The Republican congressman Steve King applauded the far-right Dutch politician Geert Wilders on Sunday, using Twitter to write an apparent rejection of immigrant children in the United States and Europe.
“Wilders understands that culture and demographics are our destiny,” the Iowa representative wrote, linking to another tweet in praise of Wilders, who has espoused anti-immigrant and anti-Muslim rhetoric, and last month called Moroccans “scum”. “We can’t restore our civilization with somebody else’s babies,” King wrote.
David Duke, a former leader of the Ku Klux Klan, quickly tweeted his approval, writing “God bless Steve King” in all capital letters.
King was first elected to Congress in 2002 and represents a solidly Republican district in north-western Iowa, where both he and Donald Trump received over 60% of the vote in 2016.
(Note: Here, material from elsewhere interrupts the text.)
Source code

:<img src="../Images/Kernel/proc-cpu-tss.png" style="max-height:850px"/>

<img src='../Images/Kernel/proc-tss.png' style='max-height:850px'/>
The Iowa Republican has aligned himself with the European far right before. He met the French presidential candidate Marine Le Pen with fellow a Republican congressman, Dana Rohrabacher, last month in Paris. In September, he posted a photo of himself with Wilders and wrote: “Cultural suicide by demographic transformation must end.”
In October, King deleted a retweet about Britain’s decision to leave the EU and, in December, expressed his condolences about the loss of the far-right Freedom party in the Austrian presidential election.
King’s tweet follows a televised tirade on MSNBC in July asking what non-white “subgroups” had contributed to society.
King has long been one of the most vociferously anti-immigration members of the House Republican caucus and is known for his controversial rhetoric on the subject. In 2013, King said that for every valedictorian whose parents were undocumented immigrants, “there’s another 100 out there who weigh 130lb and they’ve got calves the size of cantaloupes because they’re hauling 75lb of marijuana across the desert.” The Iowa Republican has also compared immigrants to dogs and called illegal immigration a “slow-rolling, slow-motion terrorist attack on the United States.”
This week, King urged Trump to “purge” all of Barack Obama’s political appointees from government service.
“I will use the word purge,” he said. “I’ve used it over the last few days. I think that needs to happen. I think it’s a descriptive word that fits well within the English language, and I know there are people that will attach extra meaning to that. I don’t know a better word to use.”